Your objective >>
Please give back, exactly as written, only the line containing "thumb mcp: (158, 111)" and every line after it until the data below ends.

--

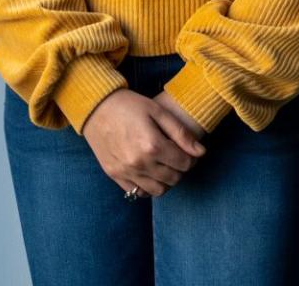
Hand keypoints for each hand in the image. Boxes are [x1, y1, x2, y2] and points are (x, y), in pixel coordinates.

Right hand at [82, 87, 206, 198]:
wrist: (96, 108)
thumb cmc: (129, 105)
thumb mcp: (158, 111)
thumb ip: (181, 133)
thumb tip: (201, 152)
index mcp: (152, 145)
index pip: (184, 164)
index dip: (191, 158)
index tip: (190, 152)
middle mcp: (140, 163)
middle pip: (173, 179)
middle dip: (180, 169)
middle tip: (178, 157)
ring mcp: (126, 172)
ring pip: (158, 190)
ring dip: (166, 180)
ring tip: (164, 165)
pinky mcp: (115, 176)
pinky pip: (138, 193)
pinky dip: (148, 186)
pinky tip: (149, 172)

--

Exercise solution >>
thumb mcp: (158, 111)
thumb ip: (181, 133)
thumb tip: (201, 152)
index mcp: (152, 145)
index pip: (184, 164)
index dip: (191, 158)
index tip: (190, 152)
middle mcp: (140, 163)
middle pip: (173, 179)
middle dip: (180, 169)
middle tip: (178, 157)
ring mcp: (126, 172)
ring pip: (158, 190)
ring dip: (166, 180)
ring tip: (164, 165)
pinky mcp: (115, 176)
pinky pip: (138, 193)
pinky dip: (148, 186)
pinky tip: (149, 172)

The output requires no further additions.